* [Exercise]
Your response should be every line of the data, written out exactly.

* [Data shown]

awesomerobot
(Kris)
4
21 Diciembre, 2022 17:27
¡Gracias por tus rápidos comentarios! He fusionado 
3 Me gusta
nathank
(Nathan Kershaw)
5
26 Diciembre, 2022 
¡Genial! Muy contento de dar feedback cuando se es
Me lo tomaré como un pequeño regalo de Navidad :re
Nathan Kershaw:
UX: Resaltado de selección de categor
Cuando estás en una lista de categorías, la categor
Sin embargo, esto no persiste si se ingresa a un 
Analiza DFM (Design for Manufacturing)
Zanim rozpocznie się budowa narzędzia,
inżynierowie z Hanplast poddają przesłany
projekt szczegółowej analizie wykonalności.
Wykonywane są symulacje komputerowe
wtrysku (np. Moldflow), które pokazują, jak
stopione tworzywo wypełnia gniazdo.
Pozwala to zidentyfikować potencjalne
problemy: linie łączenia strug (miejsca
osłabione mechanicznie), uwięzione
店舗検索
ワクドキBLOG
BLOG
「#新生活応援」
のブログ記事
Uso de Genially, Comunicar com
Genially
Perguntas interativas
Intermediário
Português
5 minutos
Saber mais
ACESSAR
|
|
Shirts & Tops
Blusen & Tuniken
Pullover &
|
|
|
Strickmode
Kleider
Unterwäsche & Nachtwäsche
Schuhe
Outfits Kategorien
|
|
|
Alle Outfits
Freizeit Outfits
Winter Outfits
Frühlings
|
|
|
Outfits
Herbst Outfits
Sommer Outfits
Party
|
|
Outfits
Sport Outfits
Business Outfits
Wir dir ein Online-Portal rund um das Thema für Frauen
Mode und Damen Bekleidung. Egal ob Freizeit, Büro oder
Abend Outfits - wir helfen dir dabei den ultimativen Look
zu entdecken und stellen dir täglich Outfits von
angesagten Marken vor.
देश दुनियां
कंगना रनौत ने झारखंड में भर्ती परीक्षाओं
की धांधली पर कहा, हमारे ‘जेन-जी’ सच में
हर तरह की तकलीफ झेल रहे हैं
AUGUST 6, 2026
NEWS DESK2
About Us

* [Answer space]
awesomerobot
(Kris)
4
21 Diciembre, 2022 17:27
¡Gracias por tus rápidos comentarios! He fusionado 
3 Me gusta
nathank
(Nathan Kershaw)
5
26 Diciembre, 2022 
¡Genial! Muy contento de dar feedback cuando se es
Me lo tomaré como un pequeño regalo de Navidad :re
Nathan Kershaw:
UX: Resaltado de selección de categor
Cuando estás en una lista de categorías, la categor
Sin embargo, esto no persiste si se ingresa a un 
Analiza DFM (Design for Manufacturing)
Zanim rozpocznie się budowa narzędzia,
inżynierowie z Hanplast poddają przesłany
projekt szczegółowej analizie wykonalności.
Wykonywane są symulacje komputerowe
wtrysku (np. Moldflow), które pokazują, jak
stopione tworzywo wypełnia gniazdo.
Pozwala to zidentyfikować potencjalne
problemy: linie łączenia strug (miejsca
osłabione mechanicznie), uwięzione
店舗検索
ワクドキBLOG
BLOG
「#新生活応援」
のブログ記事
Uso de Genially, Comunicar com
Genially
Perguntas interativas
Intermediário
Português
5 minutos
Saber mais
ACESSAR
|
|
Shirts & Tops
Blusen & Tuniken
Pullover &
|
|
|
Strickmode
Kleider
Unterwäsche & Nachtwäsche
Schuhe
Outfits Kategorien
|
|
|
Alle Outfits
Freizeit Outfits
Winter Outfits
Frühlings
|
|
|
Outfits
Herbst Outfits
Sommer Outfits
Party
|
|
Outfits
Sport Outfits
Business Outfits
Wir dir ein Online-Portal rund um das Thema für Frauen
Mode und Damen Bekleidung. Egal ob Freizeit, Büro oder
Abend Outfits - wir helfen dir dabei den ultimativen Look
zu entdecken und stellen dir täglich Outfits von
angesagten Marken vor.
देश दुनियां
कंगना रनौत ने झारखंड में भर्ती परीक्षाओं
की धांधली पर कहा, हमारे ‘जेन-जी’ सच में
हर तरह की तकलीफ झेल रहे हैं
AUGUST 6, 2026
NEWS DESK2
About Us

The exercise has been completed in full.